Opsss. U.K. regulators have apparently missed a deadline to fine individuals in a big bank for their role in the Libor market manipulation scandal.
While regulators seem to have no issue remembering legal deadlines for hedge fund insider trading cases – often considered among market structure experts not to be as serious as market manipulation cases – for some reason when individual bank executives generally break the law or dis-guard regulations those pesky deadlines and burdensome paperwork gets in the way of individual punishment.
Libor market manipulation: FCA acknowledges it missed a deadline
Such appeared to be the case in the U.K. recently. According to a Bloomberg report, U.K. Financial Conduct Authority acknowledged it missed a deadline to impose an individual civil penalty on one individual involved in admitted market manipulation. At least two additional traders who face additional penalties are challenging such penalties, claiming the FCA missed their deadline, according to unnamed sources cited in the report.
Sources with knowledge of the probe, presumably associated with legal or regulatory sources, oddly provided the press the names of those involved. Bloomberg reported that warning notices were sent to former Deutsche Bank AG (NYSE:DB) (ETR:DBK) traders Christian Bittar and Guillaume Adolph, and ex-Royal Bank of Scotland Group PLC (NYSE:RBS) (LON:RBS) trader Andrew Hamilton.

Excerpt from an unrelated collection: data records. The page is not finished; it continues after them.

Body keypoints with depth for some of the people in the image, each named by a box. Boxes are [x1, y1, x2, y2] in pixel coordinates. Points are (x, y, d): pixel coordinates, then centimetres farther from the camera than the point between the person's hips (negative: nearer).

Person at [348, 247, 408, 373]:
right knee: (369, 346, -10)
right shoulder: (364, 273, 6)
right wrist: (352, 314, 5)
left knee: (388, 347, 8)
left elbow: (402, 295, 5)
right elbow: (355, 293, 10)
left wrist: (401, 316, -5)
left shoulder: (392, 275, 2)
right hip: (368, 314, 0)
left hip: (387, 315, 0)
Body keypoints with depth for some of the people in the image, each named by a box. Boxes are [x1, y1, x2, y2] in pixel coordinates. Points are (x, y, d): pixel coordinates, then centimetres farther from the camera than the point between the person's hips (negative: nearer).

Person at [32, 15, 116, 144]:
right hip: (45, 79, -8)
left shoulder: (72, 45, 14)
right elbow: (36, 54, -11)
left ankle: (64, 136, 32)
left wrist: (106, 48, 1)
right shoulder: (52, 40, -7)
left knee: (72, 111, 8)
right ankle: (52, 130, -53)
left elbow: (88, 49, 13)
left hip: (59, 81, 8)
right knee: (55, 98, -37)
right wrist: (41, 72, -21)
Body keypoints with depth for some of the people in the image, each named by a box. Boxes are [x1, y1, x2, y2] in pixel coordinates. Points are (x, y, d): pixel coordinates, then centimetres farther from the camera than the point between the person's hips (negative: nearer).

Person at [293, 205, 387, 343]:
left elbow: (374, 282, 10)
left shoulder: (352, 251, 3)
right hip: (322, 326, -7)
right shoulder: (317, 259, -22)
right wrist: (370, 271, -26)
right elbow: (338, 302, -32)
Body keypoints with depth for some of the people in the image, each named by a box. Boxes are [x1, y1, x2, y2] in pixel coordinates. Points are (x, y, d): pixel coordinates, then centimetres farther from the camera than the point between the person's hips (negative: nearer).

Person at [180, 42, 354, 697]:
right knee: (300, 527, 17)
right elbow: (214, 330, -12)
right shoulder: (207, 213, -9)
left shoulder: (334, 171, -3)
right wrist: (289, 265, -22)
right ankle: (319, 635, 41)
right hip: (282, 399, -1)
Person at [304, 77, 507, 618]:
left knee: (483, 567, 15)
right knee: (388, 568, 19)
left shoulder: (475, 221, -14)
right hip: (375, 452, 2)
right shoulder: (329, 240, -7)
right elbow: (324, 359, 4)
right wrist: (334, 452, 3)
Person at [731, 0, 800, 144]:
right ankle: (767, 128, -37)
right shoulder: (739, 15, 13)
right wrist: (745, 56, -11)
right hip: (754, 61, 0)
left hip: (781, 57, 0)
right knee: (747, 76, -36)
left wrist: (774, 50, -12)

The warning notice informs them of potential fines, but they have not been accused of criminal wrongdoing.
“After such a drawn-out investigation it will be disheartening for the FCA if they have nothing to show for it in some cases,” Richard Burger, a lawyer at RPC LLP in London who used to work for the regulator, was quoted as saying in the report.
Libor market manipulation: FCA did not start its formal investigation until 2010
The issue in the case appears to be when the FCA was first made aware of the allegations against the individual traders. U.S. investigators told the U.K. regulator it was looking into allegations into benchmark interest rates in 2008, but the FCA did not start its formal investigation until 2010.
Since 2012, seven firms were fined 532 million pounds, or nearly $839 million, for manipulating the Libor interest rate market and profiting from it. Financial reformers chafe when, like the activity surrounding the 2008 derivatives crisis that generated massive fines against the corporation and its shareholders, certain individuals involved in acts that damaged market structure have kept their bonuses and jobs. In fact, in the case of the 2008 crisis whistleblowers who reported criminal activity are among the only individuals punished.
That said, the U.K. Serious Fraud Office, the organization leading the British criminal probe, has charged 13 traders in relation to Libor manipulation and more charges planned, the report said, citing unnamed sources. The first such trial is scheduled to begin in May of 2015.